I was more peacefull and many problem I got before from my past life disapear and I understand also than God send me his angel to show me the direction (but I didn't understand).

These angel was a human form same you and me, it's a people I meet and speak, I saw sometime in their eyes than they know me and some few time also I saw a same "soul" or "people" but in the different body. They was there for reeducate me and give me some advice, but I was so proud and I didn't think It was a angel. They talking, but I feeling they know what I will answer, same if they are here for something, not a real "client" (I got a restaurant-bar before), someone help me (drinking and food) when the business was very bad.

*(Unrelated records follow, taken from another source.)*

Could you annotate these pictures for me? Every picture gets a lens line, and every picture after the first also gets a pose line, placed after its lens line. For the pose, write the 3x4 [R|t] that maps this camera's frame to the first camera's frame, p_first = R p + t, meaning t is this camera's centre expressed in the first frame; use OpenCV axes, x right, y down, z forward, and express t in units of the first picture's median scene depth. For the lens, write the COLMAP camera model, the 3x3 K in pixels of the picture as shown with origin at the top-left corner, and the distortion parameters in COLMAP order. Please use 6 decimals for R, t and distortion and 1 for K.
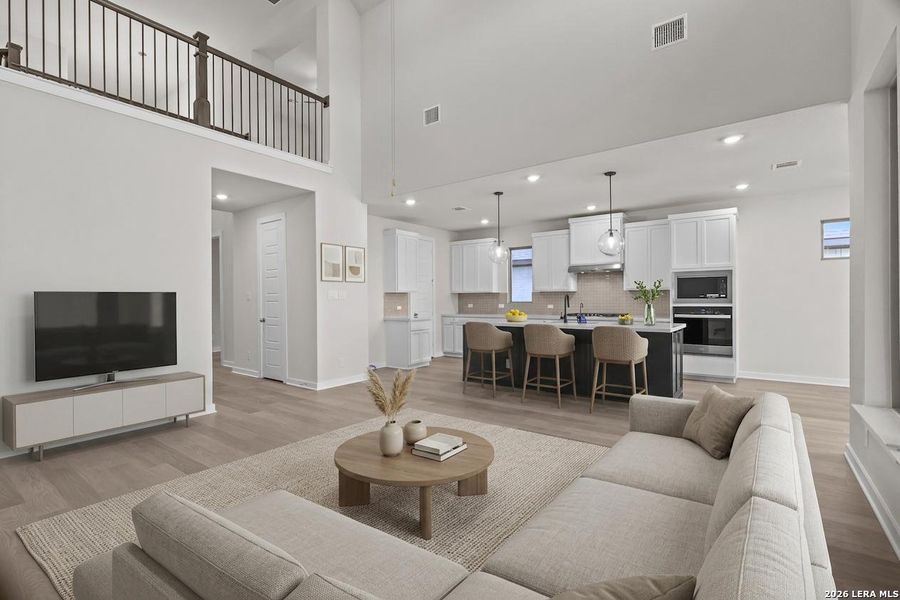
lens RADIAL K [[420.6, 0, 450.7], [0, 420.6, 302.5], [0, 0, 1]] dist [-0.006179, 0.002860]
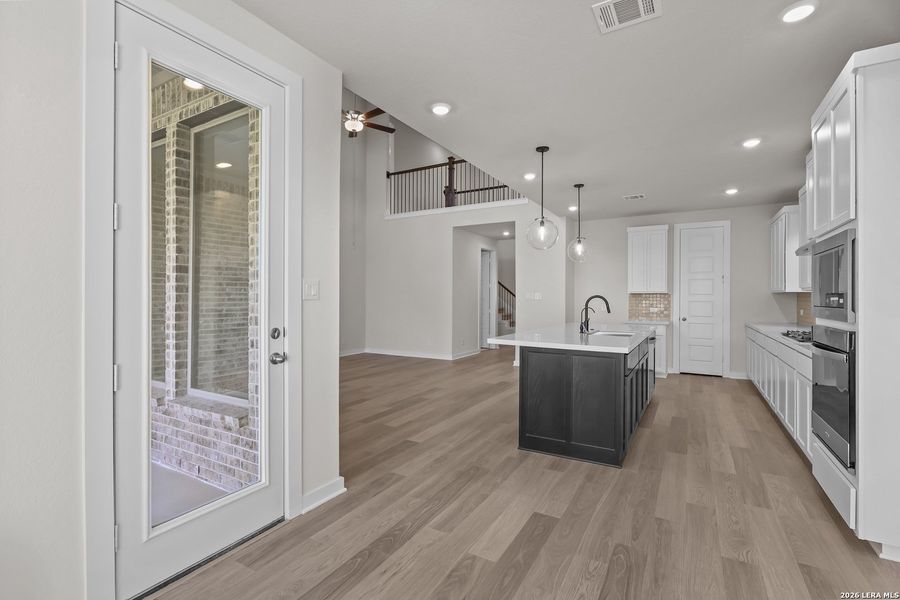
lens RADIAL K [[420.6, 0, 440.7], [0, 420.6, 300.0], [0, 0, 1]] dist [-0.006179, 0.002860]
pose [[0.091523, 0.011527, -0.995736, 0.923257], [-0.013990, 0.999849, 0.010289, -0.014865], [0.995705, 0.012989, 0.091671, 0.572015]]
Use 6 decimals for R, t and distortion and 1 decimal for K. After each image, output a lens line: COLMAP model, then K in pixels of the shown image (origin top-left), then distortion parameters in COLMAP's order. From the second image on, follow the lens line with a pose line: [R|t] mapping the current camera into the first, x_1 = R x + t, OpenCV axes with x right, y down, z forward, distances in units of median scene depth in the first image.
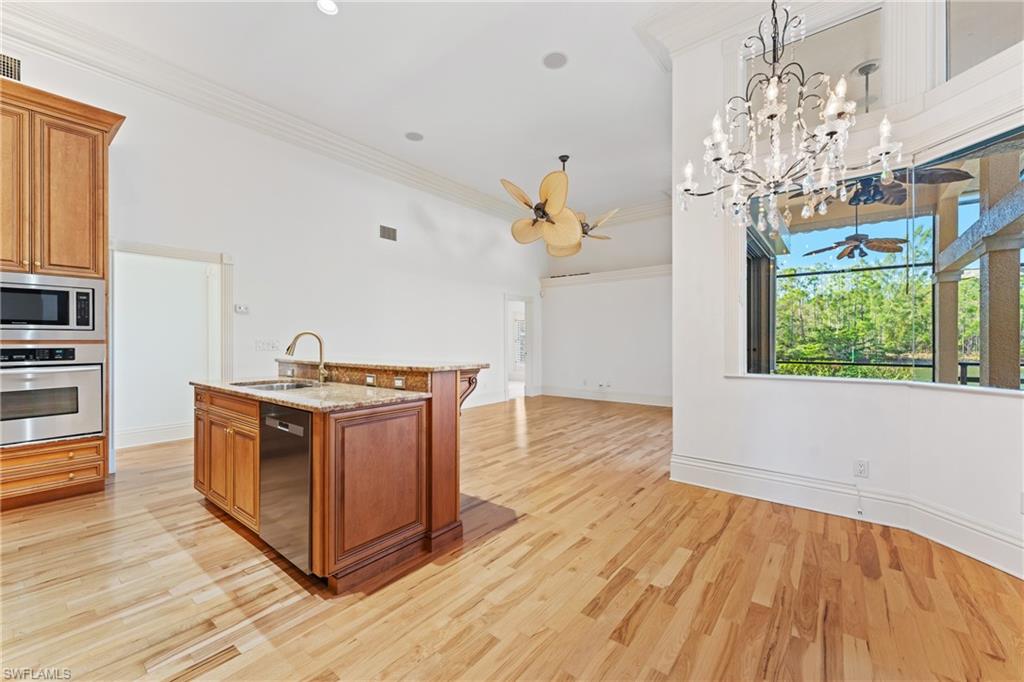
lens RADIAL K [[408.6, 0, 508.8], [0, 408.6, 341.3], [0, 0, 1]] dist [0.002678, -0.000848]
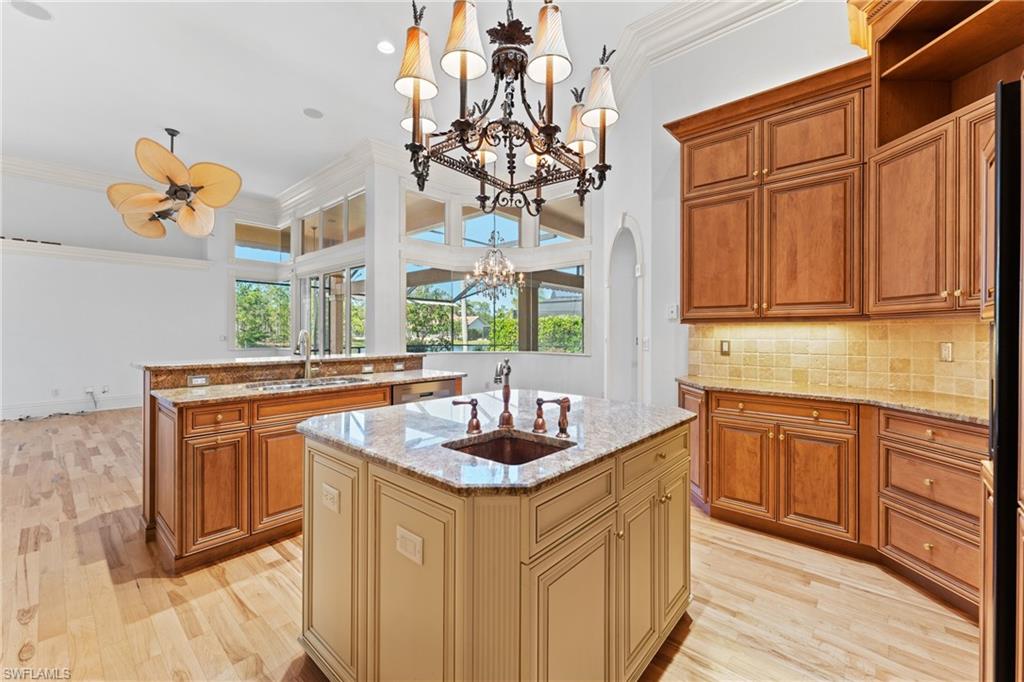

In two time I got a motorbike accident (alone) first in the mountain, I drove in the bad land road, 30% denivellation and I felt when i want to turn, "something or somebody" take care me, I felt, I was inside a big hand, warm and sweet during these 20 second fall down (about 15m on the small rocs and sand), I felt my leg, body, arms, scratch on the rocs, sand, I heard my motorbike fall down strongly, after that I realize my stupidity to come here and how much will cost the hospital for me and repair the motorbike (rental), I be raised and looking my body NOTHING !

Look the motorbike NOTHING ! in the second time, same script, I felt a big warm hand take care me and just a wound in one finger, (I must be carefull). I pray god and his angel now everyday, I got everything I want under the condition than I respect some rules (difficult to explain) for that I try to fight myself against the bad tentation, try to be simple, no so powerfull same before, be honest and remember this wonderful moment I had and open more my mind to God and Jesus Christ.